Win Today with Christopher Cook

Your Roadmap to Wholeness (From the Inside Out).

How To Make Sure You Never Limit Your Growth

Last week, I wrote about three personality types that will totally undo your potential. On the other side of the coin, however, I’m equally passionate about helping people ensure that they don’t ever cap-off their potential. One surefire method to do that is by continually, intentionally learning and growing. And in my opinion, one of the best ways to accomplish this is through mentoring, which is experience-based wisdom passed-on to others in the context of a meaningful relationship.

You Need a Mentor

No matter your age or stage of life, you need a mentor. No matter how good you are in a particular area of life, there’s someone better than you. And no matter how significant or seemingly insignificant your area of interest, your skill set hasn’t peaked. Why? Because as I’ve stated several times before, we don’t know what we don’t know, and in that is an opportunity to grow.

Last week, a good friend—an entrepreneur himself—sent me the following message: “You know, one suggestion I repeatedly read in business-related articles and blogs is ‘get a mentor…get a mentor’ but every time I think of someone in my life who is further along in business than I am, I always struggle with how I could connect with them and learn from them long-term…so if you ever write an article about how to get the most out of a mentor relationship, I’ll be the first in line to read it.”

Well, my friend, here it is.

Coincidentally, I had three similar conversations this past week about mentoring and coaching. Through them, I realized that the people with whom I spoke possessed an insatiable desire for self-improvement—not to rack a résumé full of stats and highlights, but to have a deep well of knowledge and experience from which to draw so that they would truly make a “dent” with their life, maximize their skills, achieve their goals, and aspire to cause growth in others. You see, it’s all about impact and influence through compounded experience-based wisdom. And the key to a successful mentoring relationship, as my good friend alluded to in his text message, begins with connection.

The Linchpin of Successful Mentoring: Connection

I have heard it said, “people don’t care what you know until they know how much you care.” It is for that reason that I believe true connection is far greater than exchanging information with someone; it’s connecting with their heart. As such, I believe that heart-connection (where personal validation, authenticity, and meaningful value-add is present) is the purest distillation of the significance of mentoring. To that, connection at its core thrives upon excellent listening skills, because until you actively listen, you do not truly know how another person thinks and feels about a given situation.

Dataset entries
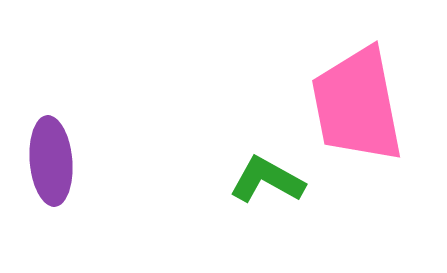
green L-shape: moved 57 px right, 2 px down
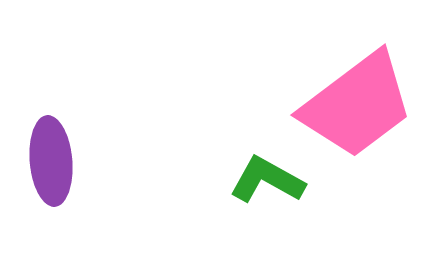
pink trapezoid: rotated 116 degrees counterclockwise
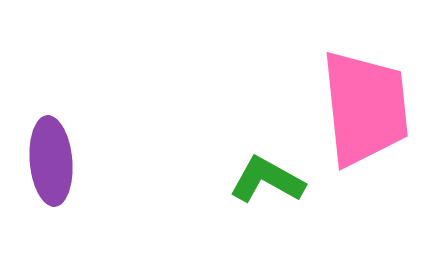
pink trapezoid: moved 8 px right, 3 px down; rotated 59 degrees counterclockwise
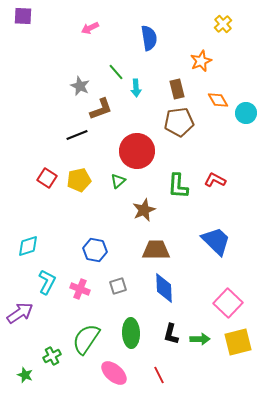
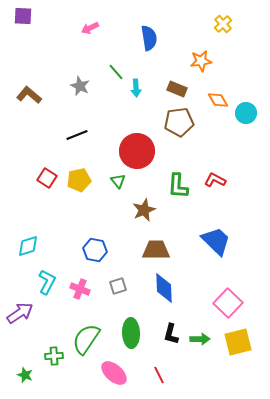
orange star: rotated 15 degrees clockwise
brown rectangle: rotated 54 degrees counterclockwise
brown L-shape: moved 72 px left, 14 px up; rotated 120 degrees counterclockwise
green triangle: rotated 28 degrees counterclockwise
green cross: moved 2 px right; rotated 24 degrees clockwise
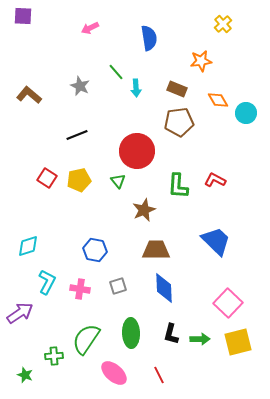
pink cross: rotated 12 degrees counterclockwise
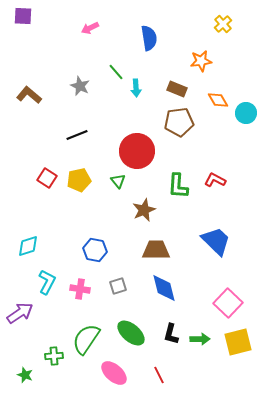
blue diamond: rotated 12 degrees counterclockwise
green ellipse: rotated 48 degrees counterclockwise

__JOB A__:
Answer these questions from the mentoring article:
(i) What does the author say mentoring is?
(ii) How many similar conversations about mentoring and coaching did the author have this past week?
(iii) What does connection at its core thrive upon?
__JOB B__: In the shape layout change rows, write out the stretch from the row containing "blue diamond: rotated" through the last row.
The shape layout change rows are unrelated to the mentoring article.

__WRITTEN REPLY A__:
(i) Experience-based wisdom passed on to others in the context of a meaningful relationship.
(ii) Three.
(iii) Excellent listening skills.

__WRITTEN REPLY B__:
blue diamond: rotated 12 degrees counterclockwise
green ellipse: rotated 48 degrees counterclockwise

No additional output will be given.